The book also profiles some of the leading Jewish attorneys since Abraham, including Louis Brandeis, Theodor Herzl, Rene Cassin, Ruth Bader Ginsburg and Irwin Cotler. It highlights Dershowitz’s understanding of why Jews are so prominent in the legal field — “We’ve had a lot of practice, as a people, in defending ourselves, but also defending others,” he says — and candidly elucidates the author’s four decades as a practicing lawyer.
“I argue with federal judges all the time who think they’re God,” says Dershowitz.
Finally, Dershowitz’s book shares his thoughts on “the future of the Jewish lawyer.”
On the day his book was published, Dershowitz gave the following interview to JNS.org.
JNS: What makes Abraham a lawyer?
Alan Dershowitz: “Abraham was the first person to argue with authority. In the days of the bible, no one argued with authority. If you argued with a king, you would get executed. If you argued with God, he would track you down. Abraham had chutzpah.”
But Abraham is not the only type of Jewish lawyer. In your book, you say there are six lawyer prototypes. What are they?
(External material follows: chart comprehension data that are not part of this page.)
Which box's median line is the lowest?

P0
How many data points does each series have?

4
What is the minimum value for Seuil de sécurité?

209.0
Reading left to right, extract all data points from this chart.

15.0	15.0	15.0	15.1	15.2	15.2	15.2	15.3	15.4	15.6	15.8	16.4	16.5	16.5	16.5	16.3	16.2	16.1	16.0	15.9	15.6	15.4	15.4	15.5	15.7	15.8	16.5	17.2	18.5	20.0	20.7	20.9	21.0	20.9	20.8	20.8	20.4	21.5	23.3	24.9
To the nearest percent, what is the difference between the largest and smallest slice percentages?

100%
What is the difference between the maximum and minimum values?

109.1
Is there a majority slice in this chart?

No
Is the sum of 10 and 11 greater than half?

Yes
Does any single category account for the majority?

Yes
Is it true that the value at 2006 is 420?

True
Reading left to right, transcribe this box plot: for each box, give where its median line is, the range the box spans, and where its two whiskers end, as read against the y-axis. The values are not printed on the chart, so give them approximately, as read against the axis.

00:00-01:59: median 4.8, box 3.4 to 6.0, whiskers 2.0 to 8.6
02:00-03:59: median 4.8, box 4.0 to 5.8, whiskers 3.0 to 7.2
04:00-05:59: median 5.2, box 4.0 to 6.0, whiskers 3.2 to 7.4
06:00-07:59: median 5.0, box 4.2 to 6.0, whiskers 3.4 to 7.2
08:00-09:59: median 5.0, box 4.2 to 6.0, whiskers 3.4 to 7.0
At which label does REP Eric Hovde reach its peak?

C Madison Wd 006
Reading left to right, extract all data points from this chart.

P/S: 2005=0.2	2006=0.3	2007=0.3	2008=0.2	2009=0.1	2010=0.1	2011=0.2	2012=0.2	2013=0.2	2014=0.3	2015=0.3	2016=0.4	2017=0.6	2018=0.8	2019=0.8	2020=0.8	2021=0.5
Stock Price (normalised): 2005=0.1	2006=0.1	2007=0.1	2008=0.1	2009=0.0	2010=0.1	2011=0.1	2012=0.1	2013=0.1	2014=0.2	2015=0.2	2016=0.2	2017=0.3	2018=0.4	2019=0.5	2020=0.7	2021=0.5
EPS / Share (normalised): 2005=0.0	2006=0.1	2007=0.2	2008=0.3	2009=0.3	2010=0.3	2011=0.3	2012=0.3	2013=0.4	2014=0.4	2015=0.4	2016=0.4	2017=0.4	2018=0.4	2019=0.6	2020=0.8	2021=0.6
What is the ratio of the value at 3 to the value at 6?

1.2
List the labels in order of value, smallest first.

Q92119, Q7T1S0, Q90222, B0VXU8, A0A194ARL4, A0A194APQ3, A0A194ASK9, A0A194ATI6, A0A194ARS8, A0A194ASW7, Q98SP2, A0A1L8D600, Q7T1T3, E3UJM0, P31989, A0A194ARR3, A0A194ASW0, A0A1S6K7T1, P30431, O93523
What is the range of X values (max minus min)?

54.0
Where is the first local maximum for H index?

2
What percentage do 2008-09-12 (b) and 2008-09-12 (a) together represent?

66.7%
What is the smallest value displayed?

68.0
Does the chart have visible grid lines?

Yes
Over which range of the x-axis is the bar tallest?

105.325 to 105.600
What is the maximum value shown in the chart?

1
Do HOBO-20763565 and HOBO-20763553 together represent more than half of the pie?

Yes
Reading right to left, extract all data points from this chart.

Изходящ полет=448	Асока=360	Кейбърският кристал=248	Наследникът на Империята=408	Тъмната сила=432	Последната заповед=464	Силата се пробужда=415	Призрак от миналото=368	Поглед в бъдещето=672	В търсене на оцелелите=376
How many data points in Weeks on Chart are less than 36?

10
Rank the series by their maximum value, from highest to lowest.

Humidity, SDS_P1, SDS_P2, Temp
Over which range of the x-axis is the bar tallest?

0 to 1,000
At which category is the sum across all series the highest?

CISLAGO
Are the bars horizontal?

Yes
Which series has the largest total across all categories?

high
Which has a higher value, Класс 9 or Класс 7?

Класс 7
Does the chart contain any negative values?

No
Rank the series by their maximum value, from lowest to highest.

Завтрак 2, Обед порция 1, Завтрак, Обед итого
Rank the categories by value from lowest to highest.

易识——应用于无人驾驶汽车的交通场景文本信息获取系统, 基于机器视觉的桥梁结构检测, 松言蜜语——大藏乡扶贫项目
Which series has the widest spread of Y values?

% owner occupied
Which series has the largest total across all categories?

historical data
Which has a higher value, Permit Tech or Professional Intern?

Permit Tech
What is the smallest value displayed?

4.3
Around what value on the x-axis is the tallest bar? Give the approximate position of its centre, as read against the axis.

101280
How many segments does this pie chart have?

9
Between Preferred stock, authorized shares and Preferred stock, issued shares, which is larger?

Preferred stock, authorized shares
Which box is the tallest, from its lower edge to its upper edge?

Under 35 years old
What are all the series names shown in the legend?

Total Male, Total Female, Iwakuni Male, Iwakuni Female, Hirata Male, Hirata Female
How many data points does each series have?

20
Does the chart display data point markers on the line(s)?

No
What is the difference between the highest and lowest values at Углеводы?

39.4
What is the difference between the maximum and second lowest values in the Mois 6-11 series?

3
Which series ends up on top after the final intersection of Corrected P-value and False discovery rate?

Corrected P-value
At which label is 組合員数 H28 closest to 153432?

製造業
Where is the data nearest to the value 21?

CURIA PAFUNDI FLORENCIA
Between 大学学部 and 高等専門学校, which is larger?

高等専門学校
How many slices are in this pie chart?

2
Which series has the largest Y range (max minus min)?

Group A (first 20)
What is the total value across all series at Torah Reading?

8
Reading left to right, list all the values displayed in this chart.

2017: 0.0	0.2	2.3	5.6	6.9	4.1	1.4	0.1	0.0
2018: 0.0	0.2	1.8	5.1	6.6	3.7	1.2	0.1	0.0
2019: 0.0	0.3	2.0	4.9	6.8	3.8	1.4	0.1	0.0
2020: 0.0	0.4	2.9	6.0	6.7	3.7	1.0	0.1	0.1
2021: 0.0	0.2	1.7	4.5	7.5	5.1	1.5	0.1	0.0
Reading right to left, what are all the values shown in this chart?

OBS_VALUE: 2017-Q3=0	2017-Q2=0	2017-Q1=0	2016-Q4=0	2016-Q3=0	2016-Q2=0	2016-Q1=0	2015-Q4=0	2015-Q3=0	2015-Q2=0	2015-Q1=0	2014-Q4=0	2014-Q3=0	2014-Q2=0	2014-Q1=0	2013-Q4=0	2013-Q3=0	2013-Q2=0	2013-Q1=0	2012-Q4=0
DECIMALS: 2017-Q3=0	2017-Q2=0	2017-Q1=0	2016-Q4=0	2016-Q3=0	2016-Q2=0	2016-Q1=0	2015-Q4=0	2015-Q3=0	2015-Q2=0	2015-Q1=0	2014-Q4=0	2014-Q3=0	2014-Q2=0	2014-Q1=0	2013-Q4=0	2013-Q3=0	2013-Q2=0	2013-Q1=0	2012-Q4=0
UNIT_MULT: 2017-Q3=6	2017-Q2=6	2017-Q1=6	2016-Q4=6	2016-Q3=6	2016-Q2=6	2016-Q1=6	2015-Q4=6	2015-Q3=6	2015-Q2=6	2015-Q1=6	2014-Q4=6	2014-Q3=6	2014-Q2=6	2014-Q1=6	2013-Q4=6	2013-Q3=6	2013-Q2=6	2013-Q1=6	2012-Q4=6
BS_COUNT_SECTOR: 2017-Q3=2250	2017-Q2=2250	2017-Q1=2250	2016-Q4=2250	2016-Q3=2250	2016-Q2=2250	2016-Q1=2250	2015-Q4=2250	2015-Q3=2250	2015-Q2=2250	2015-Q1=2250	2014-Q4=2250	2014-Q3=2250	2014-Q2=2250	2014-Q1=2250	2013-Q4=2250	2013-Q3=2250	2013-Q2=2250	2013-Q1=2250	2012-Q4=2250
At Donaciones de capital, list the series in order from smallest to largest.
“First you have the idol shatterer, who doesn’t care about the rules or the law. You have the radical lawyers, those who participate in sit ins and demonstrations; there are always Jews lawyers that do that. There are adversarial lawyers, such as civil rights lawyers, who argue with the state and authority. And then commercial lawyers, like real estate lawyers, and rescuers — human rights lawyers — think of Irwin Cotler. There are house Jews, the lawyers who will obey any immoral order in order to be thought well of by the establishment, like so many members of Congress who said they didn’t like the Iran deal but figured they might as well go along with it.”
What prototype are you?
“I am an adversarial lawyer. I am the lawyer who argues with authority. While I operate within the rules and I am respectful…I don’t care who is on the other side. If justice demands it, I will fight for it.”
Is that why you became a lawyer?
“I had no choice but to become a lawyer. I was so argumentative and feisty as a young boy that I had to be a lawyer.…Then I read Abraham and it was like this aha moment. Wow! In what other religion does the founder start out by arguing with God? I knew my calling.”
But the essence of the book is not all about you. It talks in general about why Jews are so attracted to the legal profession. Why is that?
“We are good at it. We are always being persecuted, so we have to be good at it.”
Would you consider this book a religious book? A book for Jews?
“No, it is a book for both Jews and non-Jews. There are three people who talk about my book on the back cover, Rabbi Lord Jonathan Sacks, a Protestant minister, and an atheist.…And this book is also not only for lawyers. Anyone interested in the legal system — and we are all subject to our legal system—should read it. I am told it is a very funny book. All the reviews say it’s humorous. If you want to read a good Jewish joke, my book is a good place to do that.”
So what’s next?
“I am thinking about writing about why I left the left and couldn’t join the right, about my disillusionment with politics. I’ve already drafted a few things. But who knows? I am retired, so I only have to do things I want to do now.”